Егоров-военный снова заломил мне руку, хорошо, что теперь другую, потому что без шубы это оказалось даже больнее, но теперь я была готова и не пикнула. Он меня четким шагом проэтапировал через коридор, где сидели какие-то не то просители, не то арестованные – все больше старики в драных тулупах. При виде меня они потупились все как один и стали смотреть в пол.

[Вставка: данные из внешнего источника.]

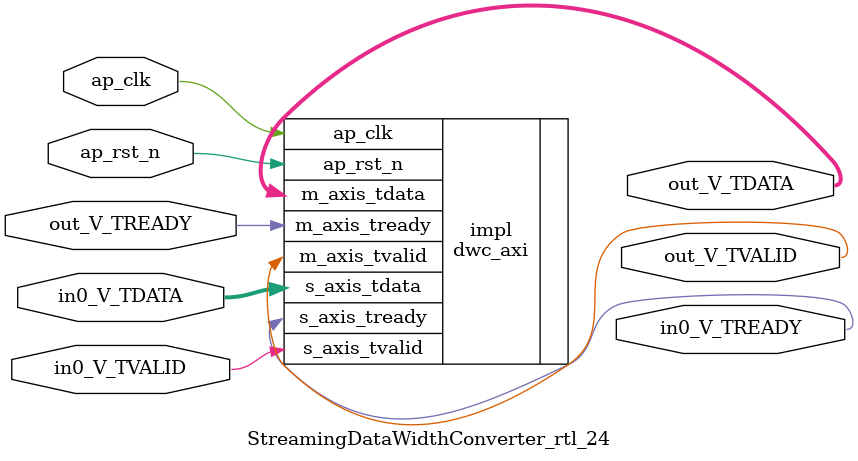
<source format=v>
/******************************************************************************
 * Copyright (C) 2023, Advanced Micro Devices, Inc.
 * All rights reserved.
 *
 * Redistribution and use in source and binary forms, with or without
 * modification, are permitted provided that the following conditions are met:
 *
 *  1. Redistributions of source code must retain the above copyright notice,
 *     this list of conditions and the following disclaimer.
 *
 *  2. Redistributions in binary form must reproduce the above copyright
 *     notice, this list of conditions and the following disclaimer in the
 *     documentation and/or other materials provided with the distribution.
 *
 *  3. Neither the name of the copyright holder nor the names of its
 *     contributors may be used to endorse or promote products derived from
 *     this software without specific prior written permission.
 *
 * THIS SOFTWARE IS PROVIDED BY THE COPYRIGHT HOLDERS AND CONTRIBUTORS "AS IS"
 * AND ANY EXPRESS OR IMPLIED WARRANTIES, INCLUDING, BUT NOT LIMITED TO,
 * THE IMPLIED WARRANTIES OF MERCHANTABILITY AND FITNESS FOR A PARTICULAR
 * PURPOSE ARE DISCLAIMED. IN NO EVENT SHALL THE COPYRIGHT HOLDER OR
 * CONTRIBUTORS BE LIABLE FOR ANY DIRECT, INDIRECT, INCIDENTAL, SPECIAL,
 * EXEMPLARY, OR CONSEQUENTIAL DAMAGES (INCLUDING, BUT NOT LIMITED TO,
 * PROCUREMENT OF SUBSTITUTE GOODS OR SERVICES; LOSS OF USE, DATA, OR PROFITS;
 * OR BUSINESS INTERRUPTION). HOWEVER CAUSED AND ON ANY THEORY OF LIABILITY,
 * WHETHER IN CONTRACT, STRICT LIABILITY, OR TORT (INCLUDING NEGLIGENCE OR
 * OTHERWISE) ARISING IN ANY WAY OUT OF THE USE OF THIS SOFTWARE, EVEN IF
 * ADVISED OF THE POSSIBILITY OF SUCH DAMAGE.
 *****************************************************************************/

module StreamingDataWidthConverter_rtl_24 #(
	parameter  IBITS = 8,
	parameter  OBITS = 256,

	parameter  AXI_IBITS = (IBITS+7)/8 * 8,
	parameter  AXI_OBITS = (OBITS+7)/8 * 8
)(
	//- Global Control ------------------
	(* X_INTERFACE_INFO = "xilinx.com:signal:clock:1.0 ap_clk CLK" *)
	(* X_INTERFACE_PARAMETER = "ASSOCIATED_BUSIF in0_V:out_V, ASSOCIATED_RESET ap_rst_n" *)
	input	ap_clk,
	(* X_INTERFACE_PARAMETER = "POLARITY ACTIVE_LOW" *)
	input	ap_rst_n,

	//- AXI Stream - Input --------------
	output	in0_V_TREADY,
	input	in0_V_TVALID,
	input	[AXI_IBITS-1:0]  in0_V_TDATA,

	//- AXI Stream - Output -------------
	input	out_V_TREADY,
	output	out_V_TVALID,
	output	[AXI_OBITS-1:0]  out_V_TDATA
);

	dwc_axi #(
		.IBITS(IBITS),
		.OBITS(OBITS)
	) impl (
		.ap_clk(ap_clk),
		.ap_rst_n(ap_rst_n),
		.s_axis_tready(in0_V_TREADY),
		.s_axis_tvalid(in0_V_TVALID),
		.s_axis_tdata(in0_V_TDATA),
		.m_axis_tready(out_V_TREADY),
		.m_axis_tvalid(out_V_TVALID),
		.m_axis_tdata(out_V_TDATA)
	);

endmodule

</source>
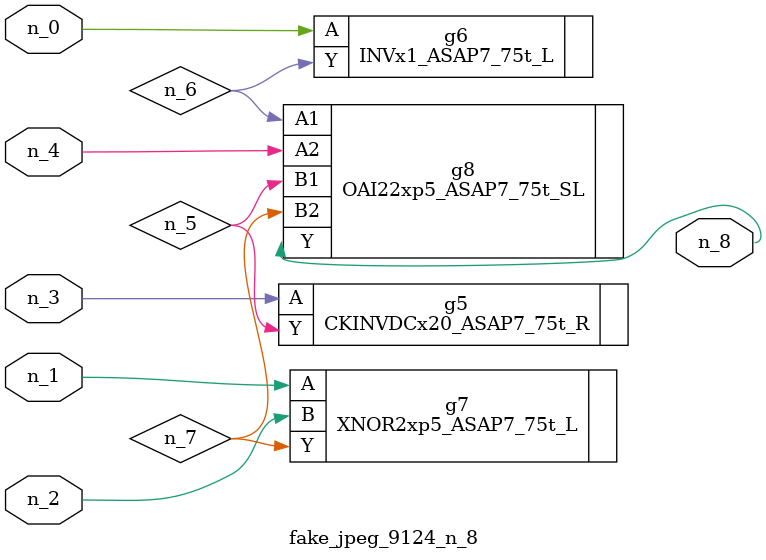
<source format=v>
module fake_jpeg_9124_n_8 (n_3, n_2, n_1, n_0, n_4, n_8);

input n_3;
input n_2;
input n_1;
input n_0;
input n_4;

output n_8;

wire n_6;
wire n_5;
wire n_7;

CKINVDCx20_ASAP7_75t_R g5 ( 
.A(n_3),
.Y(n_5)
);

INVx1_ASAP7_75t_L g6 ( 
.A(n_0),
.Y(n_6)
);

XNOR2xp5_ASAP7_75t_L g7 ( 
.A(n_1),
.B(n_2),
.Y(n_7)
);

OAI22xp5_ASAP7_75t_SL g8 ( 
.A1(n_6),
.A2(n_4),
.B1(n_5),
.B2(n_7),
.Y(n_8)
);


endmodule
</source>
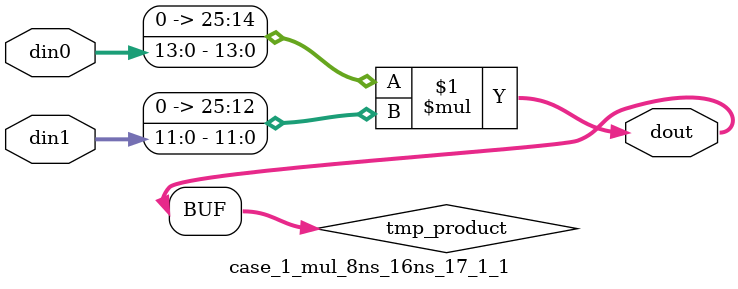
<source format=v>

`timescale 1 ns / 1 ps

 (* use_dsp = "no" *)  module case_1_mul_8ns_16ns_17_1_1(din0, din1, dout);
parameter ID = 1;
parameter NUM_STAGE = 0;
parameter din0_WIDTH = 14;
parameter din1_WIDTH = 12;
parameter dout_WIDTH = 26;

input [din0_WIDTH - 1 : 0] din0; 
input [din1_WIDTH - 1 : 0] din1; 
output [dout_WIDTH - 1 : 0] dout;

wire signed [dout_WIDTH - 1 : 0] tmp_product;
























assign tmp_product = $signed({1'b0, din0}) * $signed({1'b0, din1});











assign dout = tmp_product;





















endmodule

</source>
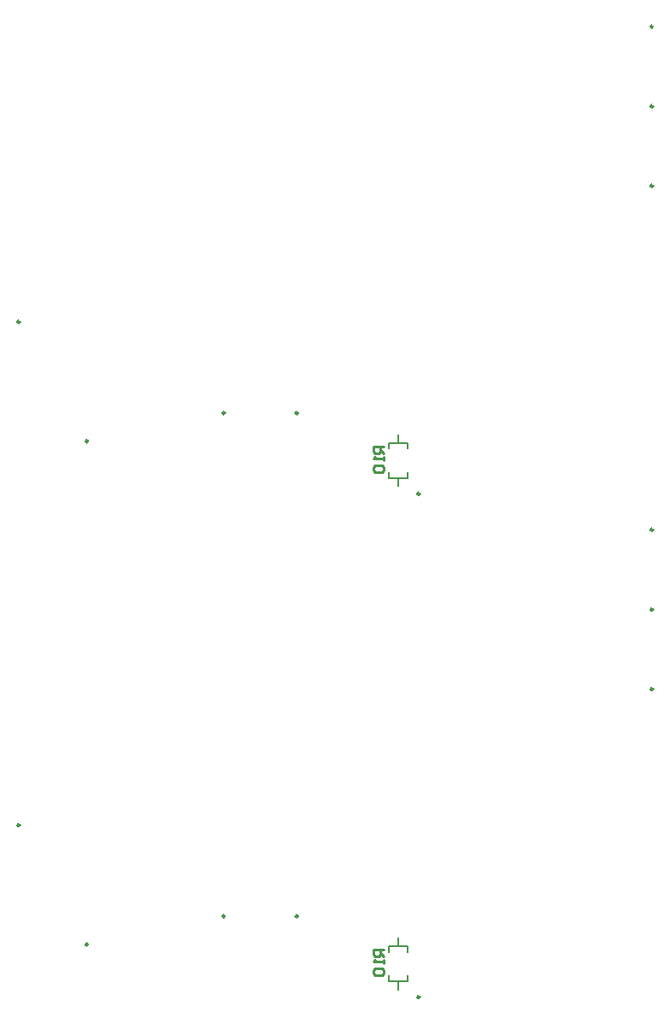
<source format=gbo>
G04*
G04 #@! TF.GenerationSoftware,Altium Limited,Altium Designer,24.4.1 (13)*
G04*
G04 Layer_Color=32896*
%FSTAX25Y25*%
%MOIN*%
G70*
G04*
G04 #@! TF.SameCoordinates,020C5614-C29D-4F9E-ABEE-A2FB782F7328*
G04*
G04*
G04 #@! TF.FilePolarity,Positive*
G04*
G01*
G75*
%ADD26C,0.01000*%
%ADD27C,0.00500*%
D26*
X01575Y0041D02*
G03*
X01575Y0041I-00005J0D01*
G01*
X0129D02*
G03*
X0129Y0041I-00005J0D01*
G01*
X0296Y01605D02*
G03*
X0296Y01605I-00005J0D01*
G01*
Y01295D02*
G03*
X0296Y01295I-00005J0D01*
G01*
Y0191591D02*
G03*
X0296Y0191591I-00005J0D01*
G01*
X0205Y00095D02*
G03*
X0205Y00095I-00005J0D01*
G01*
X0049Y00765D02*
G03*
X0049Y00765I-00005J0D01*
G01*
X0075591Y003D02*
G03*
X0075591Y003I-00005J0D01*
G01*
X0190999Y0027998D02*
X0187001D01*
Y0025999D01*
X0187667Y0025333D01*
X0189D01*
X0189666Y0025999D01*
Y0027998D01*
Y0026665D02*
X0190999Y0025333D01*
Y0024D02*
Y0022667D01*
Y0023333D01*
X0187001D01*
X0187667Y0024D01*
Y0020667D02*
X0187001Y0020001D01*
Y0018668D01*
X0187667Y0018002D01*
X0190333D01*
X0190999Y0018668D01*
Y0020001D01*
X0190333Y0020667D01*
X0187667D01*
X01575Y0237063D02*
G03*
X01575Y0237063I-00005J0D01*
G01*
X0129D02*
G03*
X0129Y0237063I-00005J0D01*
G01*
X0296Y0356563D02*
G03*
X0296Y0356563I-00005J0D01*
G01*
Y0325563D02*
G03*
X0296Y0325563I-00005J0D01*
G01*
Y0387654D02*
G03*
X0296Y0387654I-00005J0D01*
G01*
X0205Y0205563D02*
G03*
X0205Y0205563I-00005J0D01*
G01*
X0049Y0272563D02*
G03*
X0049Y0272563I-00005J0D01*
G01*
X0075591Y0226063D02*
G03*
X0075591Y0226063I-00005J0D01*
G01*
X0190999Y0224061D02*
X0187001D01*
Y0222062D01*
X0187667Y0221396D01*
X0189D01*
X0189666Y0222062D01*
Y0224061D01*
Y0222728D02*
X0190999Y0221396D01*
Y0220063D02*
Y021873D01*
Y0219396D01*
X0187001D01*
X0187667Y0220063D01*
Y021673D02*
X0187001Y0216064D01*
Y0214731D01*
X0187667Y0214065D01*
X0190333D01*
X0190999Y0214731D01*
Y0216064D01*
X0190333Y021673D01*
X0187667D01*
D27*
X01965Y002939D02*
Y0032539D01*
X0192858Y0027106D02*
Y002939D01*
X0200142Y0027106D02*
Y002939D01*
X0192858D02*
X01965D01*
X0200142D01*
X01965Y0012461D02*
Y001561D01*
X0192858D02*
Y0017894D01*
Y001561D02*
X01965D01*
X0200142D01*
Y0017894D01*
X01965Y0225453D02*
Y0228602D01*
X0192858Y0223169D02*
Y0225453D01*
X0200142Y0223169D02*
Y0225453D01*
X0192858D02*
X01965D01*
X0200142D01*
X01965Y0208524D02*
Y0211673D01*
X0192858D02*
Y0213957D01*
Y0211673D02*
X01965D01*
X0200142D01*
Y0213957D01*
M02*

</source>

Мой позорный путь окончился быстро, в просторной довольно-таки комнате, не столько широкой, сколь высокой, будто поставленной на попа, и дверь за удалившимся без единого слова Егоровым лязгнула. Комната была изнутри оштукатурена и абсолютно пуста, за исключением понятной надобности известкового ведра с крышкою и невеликой кучи соломы в углу. Под самым потолком светилось маленькое оконце. Вероятно, комната помещалась внутри пристройки, вынесенной за пределы дома, отчего тут было невероятно холодно, настолько, что с первого же мига у меня застучали зубы. Хотя, может, и не от холода, а это меня так первый испуг отпускал. Я запоздало заколотила в дверь, закричала – «Шубу верните! Отдайте шубу! Я же тут околею!» - но Егорова уже и след простыл.
Я опустилась на солому, завернулась в платок, обхватила себя за плечи руками и начала беззвучно и отчаянно смеяться пополам со слезами. Говорено же неоднократно – от сумы и от тюрьмы не зарекайся! А я, видать, все ж считала, что как бы там не распорядилась мной судьба – монастырь ли, государынин ли двор или навсегда пенсион для убогих, но тюрьмы там точно не значилось. Ан вот и ошиблась.
Понемногу однако мысли мои успокаивались, приходили в порядок. Мысленно повинилась даже перед Аксиньей за грубое слово – ясно было, что такое она не сама выдумала, не сумела бы. Кто-то повелел ей подложить мне будто бы украденную драгоценность, чтобы вышел повод задержать меня в Твери. Надолго ли? А до четверга, объяснила я сама себе. Кто-то очень не хочет, чтобы я своими глазами увидала госпожу Ильинскую, вот оно что.